▶ SUPPLIED MATERIAL
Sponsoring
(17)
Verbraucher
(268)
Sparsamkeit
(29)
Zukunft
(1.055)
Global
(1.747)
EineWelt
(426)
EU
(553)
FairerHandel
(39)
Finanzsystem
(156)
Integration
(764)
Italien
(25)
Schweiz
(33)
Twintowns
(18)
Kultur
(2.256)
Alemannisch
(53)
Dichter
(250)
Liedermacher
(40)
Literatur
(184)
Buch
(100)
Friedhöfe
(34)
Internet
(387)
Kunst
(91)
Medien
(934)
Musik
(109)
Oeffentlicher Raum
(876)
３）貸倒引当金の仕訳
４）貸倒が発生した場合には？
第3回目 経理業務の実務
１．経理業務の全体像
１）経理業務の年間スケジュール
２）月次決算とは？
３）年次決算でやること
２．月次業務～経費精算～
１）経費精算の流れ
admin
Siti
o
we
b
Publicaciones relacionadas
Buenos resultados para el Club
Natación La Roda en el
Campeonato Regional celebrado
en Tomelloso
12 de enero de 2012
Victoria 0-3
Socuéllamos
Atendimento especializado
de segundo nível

...

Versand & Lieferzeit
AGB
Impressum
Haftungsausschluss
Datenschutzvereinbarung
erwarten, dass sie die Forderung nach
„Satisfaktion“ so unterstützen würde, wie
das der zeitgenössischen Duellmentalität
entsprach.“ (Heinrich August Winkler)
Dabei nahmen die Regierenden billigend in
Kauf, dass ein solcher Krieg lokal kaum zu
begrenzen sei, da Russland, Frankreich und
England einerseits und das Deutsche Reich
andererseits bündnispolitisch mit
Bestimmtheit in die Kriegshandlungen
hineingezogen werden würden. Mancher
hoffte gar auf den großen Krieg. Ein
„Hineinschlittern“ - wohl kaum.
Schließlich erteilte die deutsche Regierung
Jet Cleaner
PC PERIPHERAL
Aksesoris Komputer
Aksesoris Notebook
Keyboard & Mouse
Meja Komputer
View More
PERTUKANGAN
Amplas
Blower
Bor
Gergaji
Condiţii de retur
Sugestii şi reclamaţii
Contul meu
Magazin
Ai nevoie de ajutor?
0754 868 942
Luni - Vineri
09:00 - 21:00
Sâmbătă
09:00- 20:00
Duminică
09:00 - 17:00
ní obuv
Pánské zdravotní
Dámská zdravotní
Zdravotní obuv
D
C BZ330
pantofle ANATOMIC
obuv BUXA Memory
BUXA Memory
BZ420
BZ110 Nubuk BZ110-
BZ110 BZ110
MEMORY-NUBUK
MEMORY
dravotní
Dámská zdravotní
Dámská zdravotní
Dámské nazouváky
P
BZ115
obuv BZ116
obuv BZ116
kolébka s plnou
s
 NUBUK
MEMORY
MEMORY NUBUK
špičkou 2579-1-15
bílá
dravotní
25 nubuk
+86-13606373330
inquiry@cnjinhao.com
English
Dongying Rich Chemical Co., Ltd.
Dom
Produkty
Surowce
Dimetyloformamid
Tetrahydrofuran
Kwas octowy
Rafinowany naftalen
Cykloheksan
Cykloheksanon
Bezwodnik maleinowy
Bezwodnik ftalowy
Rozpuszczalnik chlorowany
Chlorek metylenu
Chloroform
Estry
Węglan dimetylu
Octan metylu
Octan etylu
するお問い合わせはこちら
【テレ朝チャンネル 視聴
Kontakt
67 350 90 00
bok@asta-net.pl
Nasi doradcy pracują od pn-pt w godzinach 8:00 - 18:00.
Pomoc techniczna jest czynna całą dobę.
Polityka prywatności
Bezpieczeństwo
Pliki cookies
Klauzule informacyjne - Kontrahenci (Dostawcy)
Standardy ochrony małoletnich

...

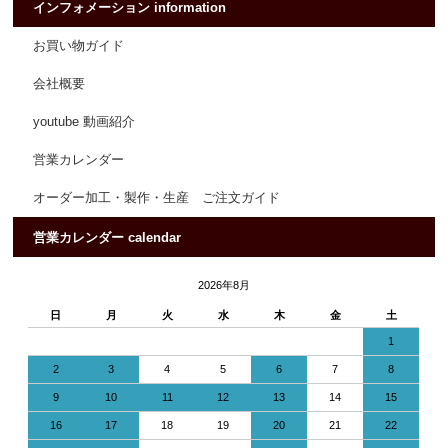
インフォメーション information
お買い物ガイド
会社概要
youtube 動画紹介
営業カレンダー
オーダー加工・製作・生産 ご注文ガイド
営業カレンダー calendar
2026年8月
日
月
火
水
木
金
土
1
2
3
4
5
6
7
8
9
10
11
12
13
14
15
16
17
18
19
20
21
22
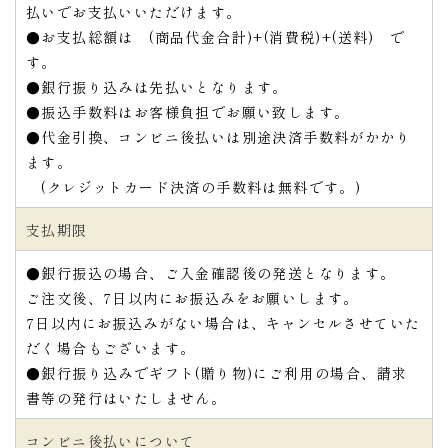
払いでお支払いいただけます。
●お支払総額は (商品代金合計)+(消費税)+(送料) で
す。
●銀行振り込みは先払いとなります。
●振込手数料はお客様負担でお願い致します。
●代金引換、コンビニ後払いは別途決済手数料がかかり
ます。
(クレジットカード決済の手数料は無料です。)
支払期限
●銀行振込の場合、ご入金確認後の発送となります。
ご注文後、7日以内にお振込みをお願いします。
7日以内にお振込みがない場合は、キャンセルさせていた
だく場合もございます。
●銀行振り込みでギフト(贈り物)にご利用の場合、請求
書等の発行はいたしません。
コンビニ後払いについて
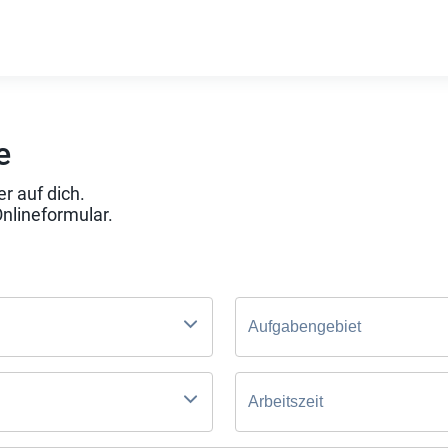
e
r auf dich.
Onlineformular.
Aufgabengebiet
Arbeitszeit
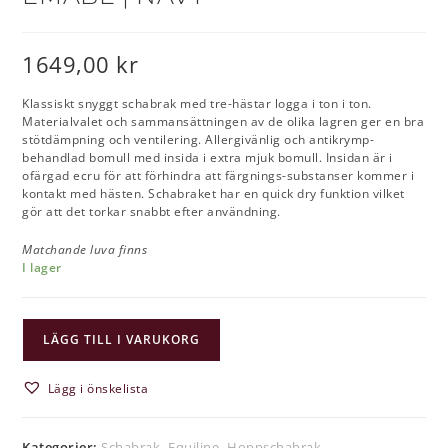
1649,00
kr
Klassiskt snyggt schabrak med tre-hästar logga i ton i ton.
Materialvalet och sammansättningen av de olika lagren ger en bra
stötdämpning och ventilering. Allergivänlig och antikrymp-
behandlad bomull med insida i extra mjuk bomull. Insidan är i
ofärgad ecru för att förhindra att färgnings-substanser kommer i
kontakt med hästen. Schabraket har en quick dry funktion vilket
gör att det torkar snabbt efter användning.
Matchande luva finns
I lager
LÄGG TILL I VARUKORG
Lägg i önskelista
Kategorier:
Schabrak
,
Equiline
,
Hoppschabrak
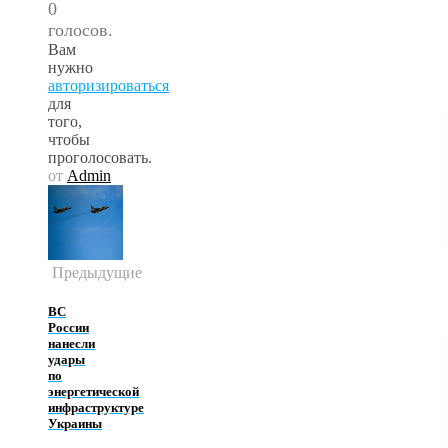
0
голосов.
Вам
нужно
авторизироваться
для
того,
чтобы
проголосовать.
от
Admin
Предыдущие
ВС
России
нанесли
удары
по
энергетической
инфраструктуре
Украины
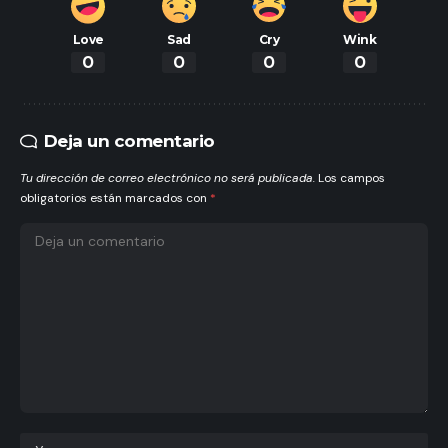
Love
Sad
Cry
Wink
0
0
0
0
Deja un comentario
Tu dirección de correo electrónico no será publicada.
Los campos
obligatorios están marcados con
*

▶ WORK ORDER
Go through the listing above. Show each line where the word "dass" is found.

▶ RESULT
erwarten, dass sie die Forderung nach
Kauf, dass ein solcher Krieg lokal kaum zu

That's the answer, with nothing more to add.